Muggs: Tarbabies
Pop Rocket, March 2013
Benghazi. Illegal immigrants. Obama's birth certificate. Saddam Hussein. Sharia law. Gun confiscation. Agenda 21. Nullification. The New World Order. Blah, blah,blah.
What these and so many others all have in common is that they are or were, in objective reality, non-issues, topics that look like important public problems but have no rational basis as such. People get hung up on them and can't let go. That's why I call them tarbabies.
Tarbaby issues litter our history, and widespread online access has made them even stickier. It's a lot easier now to live inside an information bubble that reflects and reinforces a point of view, making it harder to let conflicting information in. People are easily fascinated, and once in that state are lulled into "knowing" comfort even as the assertions grow steadily more outrageous to counter impinging reality.
In the version of the tarbaby story current in our culture, Br'er Fox used the tarbaby to trap Br'er Rabbit, a situation clearly evoking the life lessons of Aesop. Traditional cultures tell similar versions of this story worldwide. There's a lesson for us here, and it's about propaganda, a subject I know a little about, since I've been doing it as a living for decades. Goering called this tactic the Big Lie.
We can build our own tarbabies, as any addict will testify, but the kind I'm thinking of are more often built as traps. When an unscrupulous operator wants to distract you from something, relieve you of your money or keep you from getting in his way, setting up a tarbaby is a standard ploy. And we fall for it in droves.

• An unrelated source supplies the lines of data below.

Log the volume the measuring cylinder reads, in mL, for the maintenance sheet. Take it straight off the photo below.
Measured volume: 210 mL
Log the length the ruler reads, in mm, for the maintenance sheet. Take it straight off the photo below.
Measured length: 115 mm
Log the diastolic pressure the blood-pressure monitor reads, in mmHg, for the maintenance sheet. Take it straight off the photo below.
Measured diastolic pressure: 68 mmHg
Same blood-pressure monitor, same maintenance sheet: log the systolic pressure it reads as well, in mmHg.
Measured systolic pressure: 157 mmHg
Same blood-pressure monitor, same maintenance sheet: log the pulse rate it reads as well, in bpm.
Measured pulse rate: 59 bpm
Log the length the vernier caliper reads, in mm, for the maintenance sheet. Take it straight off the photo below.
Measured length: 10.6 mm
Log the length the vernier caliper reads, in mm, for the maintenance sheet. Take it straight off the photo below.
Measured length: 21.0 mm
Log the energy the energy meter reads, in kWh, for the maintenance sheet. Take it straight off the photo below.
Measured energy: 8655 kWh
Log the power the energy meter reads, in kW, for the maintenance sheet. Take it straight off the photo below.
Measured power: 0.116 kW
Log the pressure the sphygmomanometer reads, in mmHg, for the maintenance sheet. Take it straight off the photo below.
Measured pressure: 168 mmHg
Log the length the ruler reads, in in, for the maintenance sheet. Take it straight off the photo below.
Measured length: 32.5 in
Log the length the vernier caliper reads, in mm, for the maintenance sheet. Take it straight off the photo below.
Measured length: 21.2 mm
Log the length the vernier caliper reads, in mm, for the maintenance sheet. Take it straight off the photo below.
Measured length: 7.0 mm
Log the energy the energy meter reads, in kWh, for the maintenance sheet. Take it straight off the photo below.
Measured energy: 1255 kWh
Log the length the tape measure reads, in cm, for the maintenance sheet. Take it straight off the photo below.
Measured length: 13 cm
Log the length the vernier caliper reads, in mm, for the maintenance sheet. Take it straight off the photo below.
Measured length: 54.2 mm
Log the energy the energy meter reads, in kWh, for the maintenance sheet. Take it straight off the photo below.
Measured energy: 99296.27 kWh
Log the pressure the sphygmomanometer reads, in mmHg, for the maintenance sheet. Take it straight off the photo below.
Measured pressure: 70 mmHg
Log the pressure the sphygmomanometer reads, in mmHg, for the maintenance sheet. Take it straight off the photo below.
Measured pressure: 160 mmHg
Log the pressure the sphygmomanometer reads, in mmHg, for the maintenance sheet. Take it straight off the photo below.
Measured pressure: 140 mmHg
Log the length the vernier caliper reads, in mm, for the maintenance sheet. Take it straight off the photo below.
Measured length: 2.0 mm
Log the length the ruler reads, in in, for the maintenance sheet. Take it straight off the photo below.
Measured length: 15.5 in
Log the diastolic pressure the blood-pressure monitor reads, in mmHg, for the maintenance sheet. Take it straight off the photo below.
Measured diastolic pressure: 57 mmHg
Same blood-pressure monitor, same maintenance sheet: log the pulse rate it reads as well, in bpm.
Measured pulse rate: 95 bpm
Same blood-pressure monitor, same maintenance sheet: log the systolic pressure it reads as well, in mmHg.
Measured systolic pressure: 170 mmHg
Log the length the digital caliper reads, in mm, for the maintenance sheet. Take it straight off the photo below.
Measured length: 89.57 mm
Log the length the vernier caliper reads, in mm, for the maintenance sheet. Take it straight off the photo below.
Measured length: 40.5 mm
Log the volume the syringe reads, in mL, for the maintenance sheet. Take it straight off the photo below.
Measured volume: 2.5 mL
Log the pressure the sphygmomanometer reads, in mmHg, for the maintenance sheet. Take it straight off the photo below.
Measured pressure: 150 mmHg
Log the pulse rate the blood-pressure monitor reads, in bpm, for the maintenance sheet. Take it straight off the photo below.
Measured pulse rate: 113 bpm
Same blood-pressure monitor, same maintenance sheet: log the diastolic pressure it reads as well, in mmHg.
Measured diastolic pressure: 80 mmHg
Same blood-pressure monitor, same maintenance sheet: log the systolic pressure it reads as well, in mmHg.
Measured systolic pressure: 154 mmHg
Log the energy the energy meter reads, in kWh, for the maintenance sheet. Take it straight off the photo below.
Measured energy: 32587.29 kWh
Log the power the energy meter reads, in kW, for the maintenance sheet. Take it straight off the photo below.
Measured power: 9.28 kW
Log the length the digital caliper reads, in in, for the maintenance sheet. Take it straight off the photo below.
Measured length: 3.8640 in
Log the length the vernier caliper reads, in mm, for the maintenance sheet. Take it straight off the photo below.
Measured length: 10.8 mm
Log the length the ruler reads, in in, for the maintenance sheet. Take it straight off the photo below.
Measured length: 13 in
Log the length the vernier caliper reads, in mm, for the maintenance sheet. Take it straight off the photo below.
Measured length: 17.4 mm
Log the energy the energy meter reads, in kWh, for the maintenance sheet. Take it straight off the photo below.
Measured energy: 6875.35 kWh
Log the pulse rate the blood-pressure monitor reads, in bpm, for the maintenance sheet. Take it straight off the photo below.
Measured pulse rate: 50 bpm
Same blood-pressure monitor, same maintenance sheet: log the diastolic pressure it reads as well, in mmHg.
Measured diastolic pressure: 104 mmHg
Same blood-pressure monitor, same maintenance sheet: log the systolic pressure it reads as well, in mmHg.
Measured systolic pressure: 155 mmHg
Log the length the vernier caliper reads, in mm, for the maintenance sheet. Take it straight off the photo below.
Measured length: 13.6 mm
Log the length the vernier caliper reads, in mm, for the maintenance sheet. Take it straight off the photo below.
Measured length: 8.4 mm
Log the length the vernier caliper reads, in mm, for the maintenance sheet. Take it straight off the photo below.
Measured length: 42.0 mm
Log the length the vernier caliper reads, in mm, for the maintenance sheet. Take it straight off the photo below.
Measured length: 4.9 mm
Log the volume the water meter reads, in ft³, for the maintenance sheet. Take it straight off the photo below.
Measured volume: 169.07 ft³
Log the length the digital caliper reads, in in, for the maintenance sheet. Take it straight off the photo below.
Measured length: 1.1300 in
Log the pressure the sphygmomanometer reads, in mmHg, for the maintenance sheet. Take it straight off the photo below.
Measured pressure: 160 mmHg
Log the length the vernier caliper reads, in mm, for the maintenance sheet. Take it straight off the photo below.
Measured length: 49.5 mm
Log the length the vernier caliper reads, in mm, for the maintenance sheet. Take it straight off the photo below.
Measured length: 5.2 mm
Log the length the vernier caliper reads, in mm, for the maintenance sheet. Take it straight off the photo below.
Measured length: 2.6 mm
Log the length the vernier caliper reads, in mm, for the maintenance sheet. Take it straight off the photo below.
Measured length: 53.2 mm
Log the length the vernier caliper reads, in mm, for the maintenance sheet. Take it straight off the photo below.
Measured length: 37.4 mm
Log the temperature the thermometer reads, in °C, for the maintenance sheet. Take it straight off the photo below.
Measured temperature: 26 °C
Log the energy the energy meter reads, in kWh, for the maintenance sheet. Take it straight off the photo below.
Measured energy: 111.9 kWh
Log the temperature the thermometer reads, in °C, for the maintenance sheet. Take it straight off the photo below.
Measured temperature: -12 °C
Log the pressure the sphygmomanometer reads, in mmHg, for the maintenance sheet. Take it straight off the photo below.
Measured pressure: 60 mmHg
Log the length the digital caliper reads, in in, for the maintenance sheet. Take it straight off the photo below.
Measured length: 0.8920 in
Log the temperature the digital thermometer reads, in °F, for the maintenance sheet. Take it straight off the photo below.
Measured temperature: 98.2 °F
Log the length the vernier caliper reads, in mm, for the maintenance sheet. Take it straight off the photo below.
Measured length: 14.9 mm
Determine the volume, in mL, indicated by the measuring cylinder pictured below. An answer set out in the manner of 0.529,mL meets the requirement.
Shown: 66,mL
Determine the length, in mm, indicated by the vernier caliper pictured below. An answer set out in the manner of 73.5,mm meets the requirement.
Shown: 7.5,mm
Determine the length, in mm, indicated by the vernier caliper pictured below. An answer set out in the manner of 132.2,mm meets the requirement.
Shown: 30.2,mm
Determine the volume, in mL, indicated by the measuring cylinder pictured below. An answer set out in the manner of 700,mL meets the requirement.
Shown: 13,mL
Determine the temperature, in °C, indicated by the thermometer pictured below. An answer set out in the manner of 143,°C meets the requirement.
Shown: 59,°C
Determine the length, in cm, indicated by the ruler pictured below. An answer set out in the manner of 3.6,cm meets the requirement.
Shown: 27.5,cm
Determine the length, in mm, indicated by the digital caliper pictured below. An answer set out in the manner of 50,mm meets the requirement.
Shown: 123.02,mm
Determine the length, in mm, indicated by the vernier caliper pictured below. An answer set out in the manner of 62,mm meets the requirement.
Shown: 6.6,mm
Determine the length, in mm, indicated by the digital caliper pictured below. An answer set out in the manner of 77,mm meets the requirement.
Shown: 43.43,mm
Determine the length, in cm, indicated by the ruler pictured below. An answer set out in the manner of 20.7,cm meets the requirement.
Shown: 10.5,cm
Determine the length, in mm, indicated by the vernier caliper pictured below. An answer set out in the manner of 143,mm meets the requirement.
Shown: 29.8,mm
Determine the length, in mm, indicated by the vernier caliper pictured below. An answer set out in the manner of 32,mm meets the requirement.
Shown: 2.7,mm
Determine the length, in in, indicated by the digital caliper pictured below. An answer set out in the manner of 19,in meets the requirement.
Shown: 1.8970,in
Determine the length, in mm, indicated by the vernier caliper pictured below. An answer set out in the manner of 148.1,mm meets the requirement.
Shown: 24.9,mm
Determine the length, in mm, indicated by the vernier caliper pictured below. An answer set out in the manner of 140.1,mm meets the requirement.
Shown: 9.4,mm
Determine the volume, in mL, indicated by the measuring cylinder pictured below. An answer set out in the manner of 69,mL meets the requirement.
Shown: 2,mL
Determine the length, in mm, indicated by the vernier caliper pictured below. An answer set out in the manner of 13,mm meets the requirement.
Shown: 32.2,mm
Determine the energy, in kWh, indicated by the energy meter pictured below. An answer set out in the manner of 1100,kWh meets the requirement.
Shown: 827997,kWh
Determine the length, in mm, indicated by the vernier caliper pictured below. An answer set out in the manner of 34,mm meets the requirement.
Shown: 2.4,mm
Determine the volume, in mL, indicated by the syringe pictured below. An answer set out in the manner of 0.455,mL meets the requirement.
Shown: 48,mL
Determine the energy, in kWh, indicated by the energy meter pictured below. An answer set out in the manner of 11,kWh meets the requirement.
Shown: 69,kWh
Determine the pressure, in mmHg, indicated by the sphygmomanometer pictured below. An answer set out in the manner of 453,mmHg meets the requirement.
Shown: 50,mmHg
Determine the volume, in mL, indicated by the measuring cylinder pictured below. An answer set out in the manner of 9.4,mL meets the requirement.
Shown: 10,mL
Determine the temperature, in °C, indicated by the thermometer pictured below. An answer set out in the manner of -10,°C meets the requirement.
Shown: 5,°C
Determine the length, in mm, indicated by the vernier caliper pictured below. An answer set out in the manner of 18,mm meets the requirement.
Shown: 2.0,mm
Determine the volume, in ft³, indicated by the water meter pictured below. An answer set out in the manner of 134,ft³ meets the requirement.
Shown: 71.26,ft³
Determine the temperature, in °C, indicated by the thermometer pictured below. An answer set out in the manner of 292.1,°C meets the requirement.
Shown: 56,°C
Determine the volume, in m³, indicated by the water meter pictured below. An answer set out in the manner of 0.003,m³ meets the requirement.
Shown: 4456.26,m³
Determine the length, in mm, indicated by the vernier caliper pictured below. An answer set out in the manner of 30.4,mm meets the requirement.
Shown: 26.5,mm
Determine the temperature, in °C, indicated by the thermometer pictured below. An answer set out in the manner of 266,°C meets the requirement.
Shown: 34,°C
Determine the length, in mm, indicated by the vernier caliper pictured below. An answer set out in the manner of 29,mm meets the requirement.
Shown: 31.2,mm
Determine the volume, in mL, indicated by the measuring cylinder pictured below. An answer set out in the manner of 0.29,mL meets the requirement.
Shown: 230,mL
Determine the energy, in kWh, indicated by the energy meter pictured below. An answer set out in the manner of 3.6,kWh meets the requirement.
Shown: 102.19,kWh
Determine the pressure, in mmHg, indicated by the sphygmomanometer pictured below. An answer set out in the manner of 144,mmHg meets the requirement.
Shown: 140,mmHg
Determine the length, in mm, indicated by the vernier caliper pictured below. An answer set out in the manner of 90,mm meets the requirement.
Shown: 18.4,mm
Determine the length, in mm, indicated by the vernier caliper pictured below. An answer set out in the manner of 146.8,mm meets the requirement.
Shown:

Say you want to impede international cooperation on a social-justice issue, like land mines. Spreading shrill and unfounded rumors that the United Nations is out to take over your military is bound to peel off a large number people who might be otherwise inclined toward progress. Worried that your industry might have to change because it's killing the planet? Spend heavily to plant fake science stories that make it easier for people to ignore the huge, flashing warning signs and sink back into their Barcaloungers. Afraid that voters will do something sensible that will cost you money or power? Focus on governmental inefficiences or political venality (there are always a few), and tell people that the pols are all crooks and voting is for suckers. To some degree it always works.
The bigger the lie, the more effective and long-lasting it can be. The idea that the founders of our nation designed the Second Amendment to support uprisings against the government -- otherwise known as treason -- a patently ridiculous concept, is left over from the secessionist rhetoric of the Civil War, and circulating more widely today than ever. The idea that contrails, the wispy clouds of condensation that high-flying planes stir up, are laden with mind-control chemicals, or that a secret government cabal conspired to blow up the World Trade Center, just will not die the ignominious death they deserve under the "um, that doesn't make sense" test. As a species we've proved endlessly that any investment in a tarbaby can pay off.
Tobacco lobbyists and racists got together in the 1920s to create the "marihuana" tarbaby. Self-serving political sharps and oil interests used doctored "intelligence" to build the Saddam tarbaby. Flim-flam artists in the insurance industry counter sensible progress on national health care with the 'Socialism!' tarbaby. Get a mind stuck to one of these little beasties, and useful thinking processes cease, zip-zop.
But you may notice that there's an easy defense against the tarbaby, one that works every time and takes practically no effort. Just don't touch it.
Br'er Rabbit's mistake was that he got emotional, tearing into the tarbaby for a supposed slight before looking closely at what he faced. He managed to maneuver the fox into giving him the tools he needed to escape, but the people using this tactic now are a lot smarter than that. Better to simply take a good look before we invest anything in an idea, and keep looking as it evolves. The briar patch that will free you is more and better information.
So when you hear over and over that "Social Security is insolvent" or "Obama wants to take your guns away" or "Donald Trump is a credible presidential contender," you have choices: you can take a little time to look, investigate and learn, or you can walk away. Just be warned that if you bite without thinking, you're likely to be hooked.
Above all we must not let sticky tarbabies distract us from watching and working on the problems that really matter.